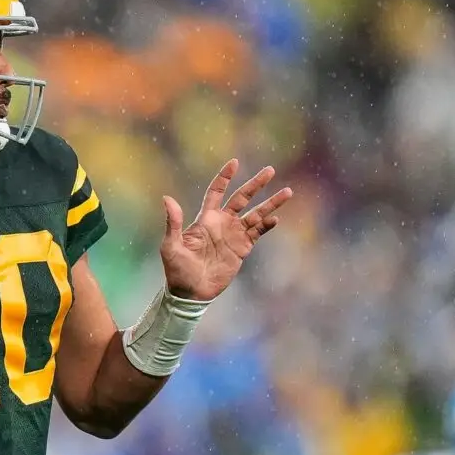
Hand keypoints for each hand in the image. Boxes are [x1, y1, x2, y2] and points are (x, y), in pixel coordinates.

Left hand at [161, 159, 292, 300]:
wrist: (191, 292)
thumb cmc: (177, 269)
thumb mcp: (171, 245)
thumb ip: (173, 222)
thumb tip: (167, 198)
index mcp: (205, 219)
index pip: (216, 192)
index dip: (224, 177)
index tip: (234, 162)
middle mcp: (222, 223)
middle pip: (242, 198)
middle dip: (255, 184)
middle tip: (270, 170)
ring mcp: (233, 235)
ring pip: (256, 214)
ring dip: (270, 204)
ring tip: (287, 192)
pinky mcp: (242, 249)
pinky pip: (257, 234)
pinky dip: (267, 226)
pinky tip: (275, 218)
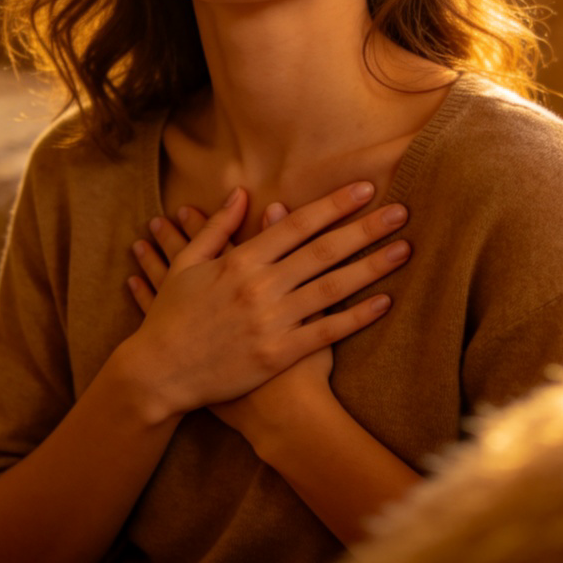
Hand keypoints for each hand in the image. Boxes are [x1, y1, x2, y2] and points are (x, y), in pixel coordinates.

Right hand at [127, 187, 409, 424]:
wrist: (159, 373)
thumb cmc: (171, 315)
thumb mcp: (187, 264)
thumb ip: (218, 227)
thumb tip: (242, 194)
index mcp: (240, 260)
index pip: (297, 225)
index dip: (333, 205)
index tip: (364, 188)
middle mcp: (261, 286)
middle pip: (324, 251)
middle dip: (364, 228)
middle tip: (401, 211)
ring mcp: (271, 321)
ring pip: (332, 289)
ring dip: (371, 267)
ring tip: (403, 250)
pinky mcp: (278, 354)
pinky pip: (326, 332)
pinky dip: (356, 317)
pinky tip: (384, 302)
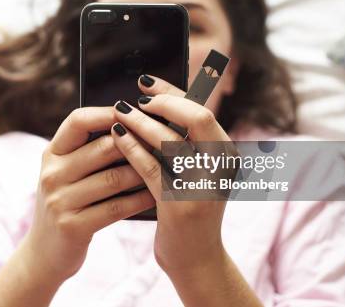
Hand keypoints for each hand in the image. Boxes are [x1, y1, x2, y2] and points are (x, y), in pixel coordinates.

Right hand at [0, 107, 156, 306]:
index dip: (107, 112)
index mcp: (51, 154)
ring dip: (144, 172)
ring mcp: (60, 201)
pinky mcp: (72, 226)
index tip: (134, 112)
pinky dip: (139, 200)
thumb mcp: (66, 174)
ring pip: (113, 178)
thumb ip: (88, 150)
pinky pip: (115, 208)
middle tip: (164, 139)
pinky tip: (156, 195)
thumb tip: (132, 124)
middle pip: (102, 148)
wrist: (44, 254)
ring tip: (166, 166)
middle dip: (137, 143)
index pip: (77, 121)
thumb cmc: (67, 204)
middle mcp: (51, 174)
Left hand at [110, 75, 232, 281]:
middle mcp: (222, 167)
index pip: (203, 110)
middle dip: (161, 103)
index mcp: (228, 154)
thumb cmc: (190, 209)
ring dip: (140, 123)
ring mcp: (204, 187)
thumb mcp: (198, 172)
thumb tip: (155, 103)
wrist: (197, 261)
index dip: (172, 92)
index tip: (147, 83)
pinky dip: (132, 148)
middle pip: (196, 118)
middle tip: (133, 99)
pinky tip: (116, 137)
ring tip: (118, 112)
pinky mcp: (180, 205)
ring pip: (170, 141)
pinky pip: (151, 167)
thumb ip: (187, 143)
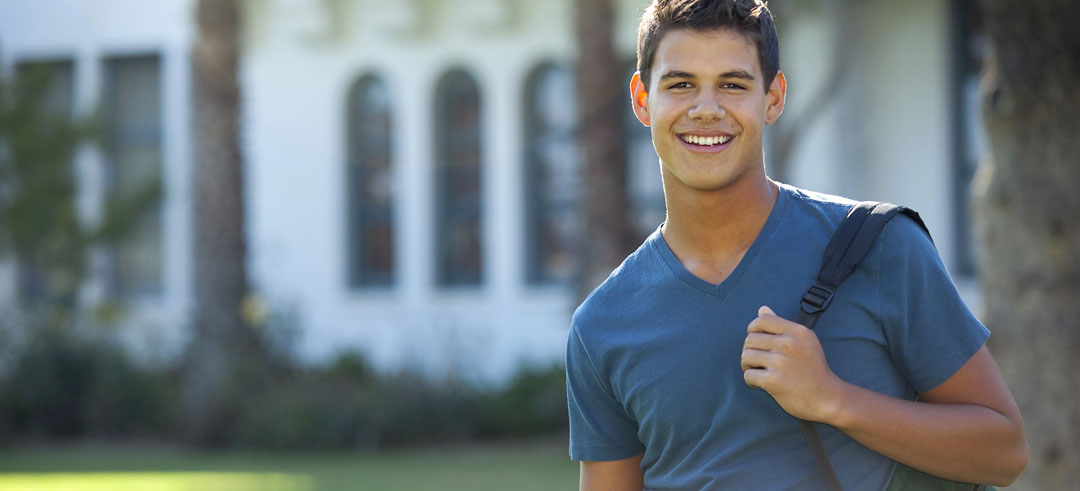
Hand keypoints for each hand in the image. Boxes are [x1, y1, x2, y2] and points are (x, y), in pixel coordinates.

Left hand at [740, 305, 844, 422]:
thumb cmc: (814, 370)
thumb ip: (782, 325)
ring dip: (748, 366)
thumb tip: (762, 308)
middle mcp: (788, 344)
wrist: (828, 398)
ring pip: (746, 356)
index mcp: (797, 332)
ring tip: (759, 372)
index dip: (752, 329)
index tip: (756, 340)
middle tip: (758, 362)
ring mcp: (780, 362)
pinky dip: (751, 381)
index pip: (762, 320)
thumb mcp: (805, 342)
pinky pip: (748, 375)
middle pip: (750, 339)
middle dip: (750, 351)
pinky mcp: (774, 380)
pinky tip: (761, 384)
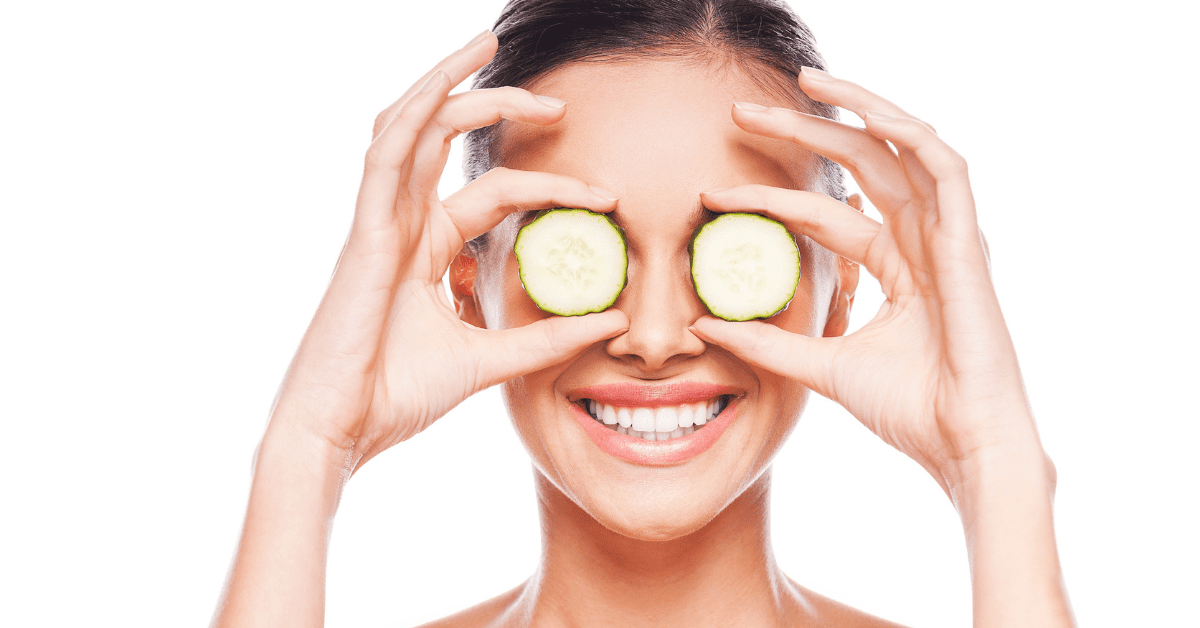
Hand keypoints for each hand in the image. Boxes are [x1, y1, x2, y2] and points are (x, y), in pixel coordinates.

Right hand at [267, 31, 628, 469]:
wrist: (342, 431)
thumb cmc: (397, 395)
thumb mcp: (488, 359)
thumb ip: (545, 339)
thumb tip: (613, 321)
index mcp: (425, 248)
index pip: (494, 194)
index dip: (550, 186)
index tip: (606, 198)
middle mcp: (400, 224)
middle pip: (445, 139)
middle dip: (497, 106)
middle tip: (557, 101)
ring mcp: (378, 222)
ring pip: (410, 127)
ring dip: (447, 81)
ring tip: (487, 43)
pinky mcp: (363, 232)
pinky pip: (386, 154)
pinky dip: (414, 111)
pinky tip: (447, 83)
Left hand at [692, 67, 1042, 491]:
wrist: (963, 446)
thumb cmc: (911, 410)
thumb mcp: (823, 367)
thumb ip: (771, 343)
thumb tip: (709, 325)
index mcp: (894, 266)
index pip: (824, 214)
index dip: (768, 201)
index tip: (710, 197)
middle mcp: (920, 241)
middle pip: (860, 165)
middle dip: (803, 132)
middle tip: (742, 111)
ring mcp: (947, 238)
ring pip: (903, 148)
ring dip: (856, 109)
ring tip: (805, 83)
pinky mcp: (969, 244)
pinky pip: (946, 170)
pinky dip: (910, 136)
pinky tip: (866, 113)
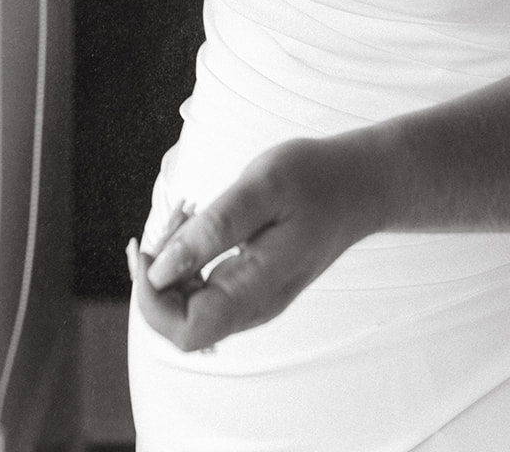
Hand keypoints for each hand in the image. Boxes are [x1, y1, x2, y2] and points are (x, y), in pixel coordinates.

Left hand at [128, 135, 386, 351]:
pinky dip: (190, 258)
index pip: (184, 331)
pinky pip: (204, 290)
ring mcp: (254, 301)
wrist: (362, 184)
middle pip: (180, 322)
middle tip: (176, 214)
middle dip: (159, 274)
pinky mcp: (254, 286)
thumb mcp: (262, 188)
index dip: (152, 296)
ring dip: (173, 263)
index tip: (148, 245)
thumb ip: (212, 230)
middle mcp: (253, 309)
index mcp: (256, 291)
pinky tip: (201, 220)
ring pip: (189, 307)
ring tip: (189, 210)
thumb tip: (160, 271)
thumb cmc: (315, 179)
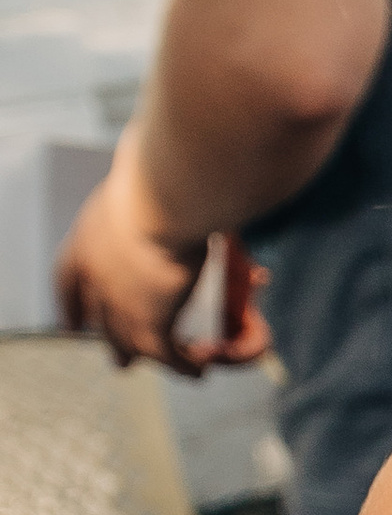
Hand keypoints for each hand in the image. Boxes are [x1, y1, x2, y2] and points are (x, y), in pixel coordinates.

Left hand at [56, 140, 267, 371]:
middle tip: (118, 360)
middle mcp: (95, 275)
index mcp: (86, 238)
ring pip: (131, 343)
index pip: (67, 281)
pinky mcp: (150, 324)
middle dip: (111, 341)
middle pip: (98, 319)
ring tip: (179, 365)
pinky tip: (201, 369)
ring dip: (155, 357)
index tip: (72, 325)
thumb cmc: (162, 168)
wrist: (168, 193)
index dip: (72, 306)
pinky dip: (186, 365)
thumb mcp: (145, 167)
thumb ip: (149, 169)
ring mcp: (119, 303)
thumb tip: (166, 145)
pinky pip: (168, 356)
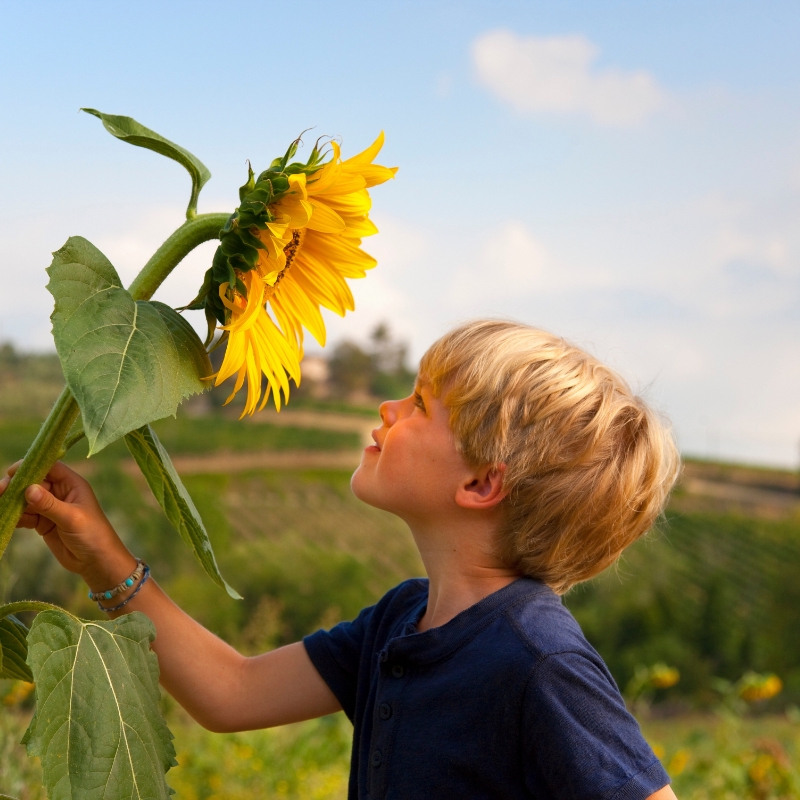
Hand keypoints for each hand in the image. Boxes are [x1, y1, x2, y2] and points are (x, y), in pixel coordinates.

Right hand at [0, 460, 135, 591]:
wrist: (96, 561)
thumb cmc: (92, 535)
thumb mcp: (71, 518)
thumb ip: (49, 505)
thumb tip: (29, 489)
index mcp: (72, 485)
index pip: (50, 467)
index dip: (31, 467)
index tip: (11, 472)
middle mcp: (60, 493)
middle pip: (34, 483)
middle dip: (16, 486)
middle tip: (1, 491)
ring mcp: (50, 508)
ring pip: (26, 500)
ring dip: (12, 502)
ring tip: (0, 505)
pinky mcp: (43, 523)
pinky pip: (25, 516)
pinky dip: (15, 517)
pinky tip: (7, 519)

▶ _About this exercise_
Report all lines of the data above that include the string "Right".

▶ _Task response_
Right hand at [127, 187, 409, 424]:
Right hand at [0, 107, 156, 306]:
Right hand at [267, 31, 628, 469]:
Right hand at [0, 460, 135, 591]:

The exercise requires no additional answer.